Selected excerpt:

..........

Chicago, I.&L. Ry. Co. v. Pritchard

Citation168 Ind. 398,79 N.E. 508
Decision Date21 December 1906
Docket NumberNo. 20,945.,20,945.
CourtSupreme Court of Indiana
PartiesCHICAGO, I. & L. RY. CO. v. PRITCHARD.

168 Ind. 398
79 N.E. 508

CHICAGO, I. & L. RY. CO.
v.
PRITCHARD.

No. 20,945.

Supreme Court of Indiana.

Dec. 21, 1906.


Appeal from Circuit Court, Clay County; Presley O. Colliver, Judge.

Action by Walter K. Pritchard, administrator, against the Chicago, Indianapolis & Louisville Railway Company. From a judgment for plaintiff, defendant appeals. Transferred from Appellate Court (78 N. E. 1044) under section 13,370, Burns' Ann. St. 1901. Affirmed.


E. C. Field, G. A. Knight, and H. R. Kurrie, for appellant. S. A. Hays, Coffey & McGregor, and C. E. Akers, for appellee.

GILLETT, J.

..........

Given data:
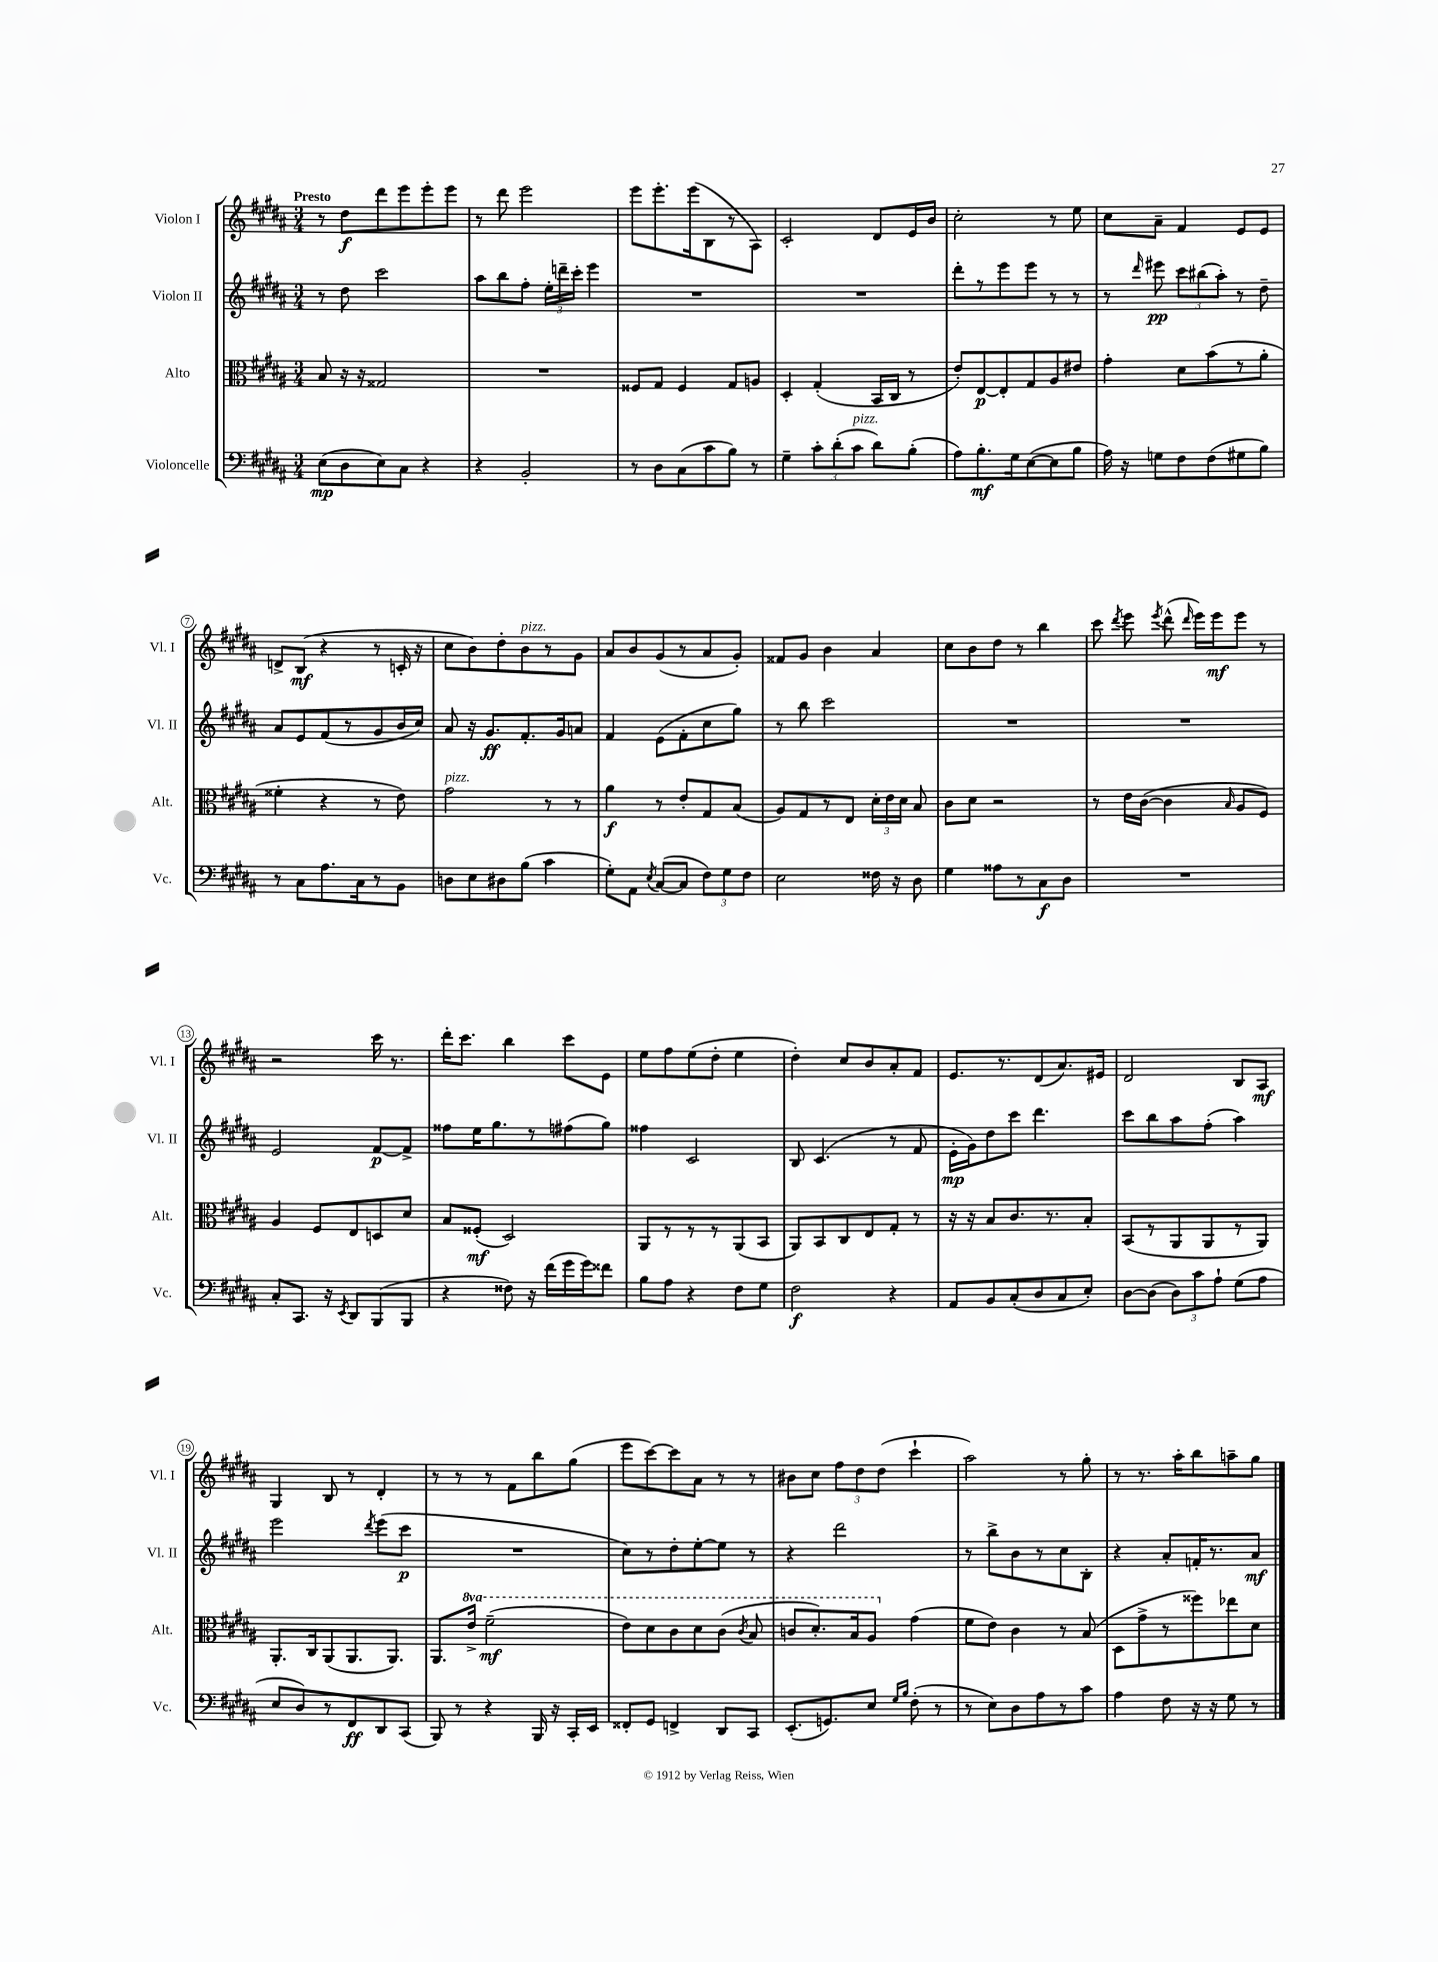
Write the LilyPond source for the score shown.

..........

Required task: According to the Indiana railway case, which county's circuit court did the appeal come from?

Completed exercise: Clay County